Flow cytometry analysis of T cell subpopulations
Flow cytometry was used to analyse the percentages of T cell subpopulations in spleens of mice in the experimental groups. The spleens were obtained two weeks after the final immunization from mice (n=6) in each group, and a flow cytometry assay was performed as previously described. Briefly, 1×106 splenocytes were suspended in 100 μl pre-cooled PBS and incubated with 0.5 μg anti-mouse CD3-PerCP, 0.25 μg anti-mouse CD4-PE and 0.25 μg anti-mouse CD8-APC (all from BioLegend) at 4 °C for 30 min in the dark. Then, the cells were washed twice with pre-cooled PBS, resuspended in PBS and analysed with a FACSAria flow cytometer (BD Biosciences) with 20,000 total events/sample. Data were analysed by FlowJo software (Tree Star Inc.).
Quantification of the parasite burden by qPCR
Two weeks after the last immunization, each mouse was challenged with 2×107 Nc-1 tachyzoites. At 5 days post-infection, infected mice were euthanized, and the heart, liver, spleen, hung, kidney, and brain were harvested and stored at -40°C. Parasite replication in the various tissues was monitored by real-time quantitative PCR (qPCR) analysis of parasite DNA, as previously described. Briefly, the tissues were homogenized and used for DNA extraction (TIANGEN, Beijing, China). Five hundred nanograms of extracted DNA from one sample was amplified with the Nc5 sequence of N. caninum (forward: 5’-ACTGGAGGCACGCTGAACAC-3’, reverse: 5’-AACAATGCTTCGCAAGAGGAA-3’) using FastStart Universal SYBR Green Master Mix. To quantify the number of parasites, a standard curve was generated by amplifying 10-fold dilutions of 2.3×108N. caninum tachyzoites in separate reactions.
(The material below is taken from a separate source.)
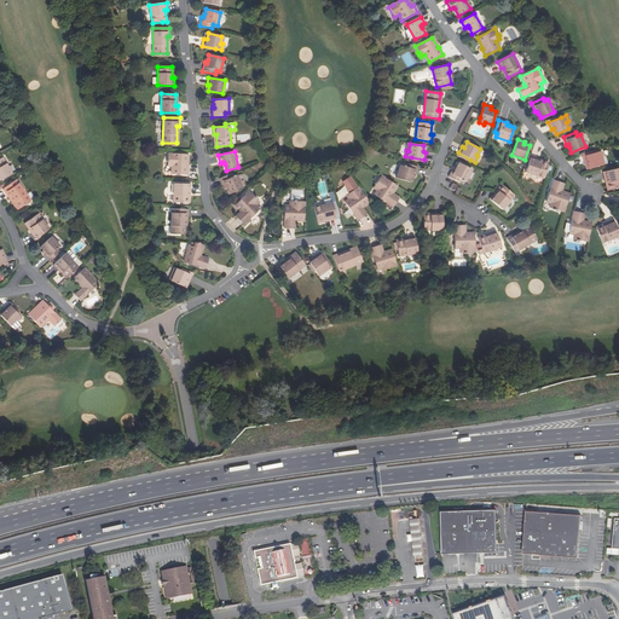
[(603,157),(601,151),(596,152),(583,156),(585,163),(588,163),(589,168),(602,165),(601,157),(603,157)]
Pathological changes were observed by H&E staining, and fresh tissue was fixed with 10% neutral buffered formalin and routinely processed in paraffin. Fixed paraffin-embedded tissues were sectioned at 3-4 µm and stained with haematoxylin and eosin (H&E).
Data are expressed as the mean ± standard deviation (SD), and means were compared by one-way analysis of variance using SPSS 19.0 software (SPSS Inc., Chicago, IL, USA). All graphs were generated with GraphPad Prism 7.00, and independent experiments were performed with at least three technical replicates.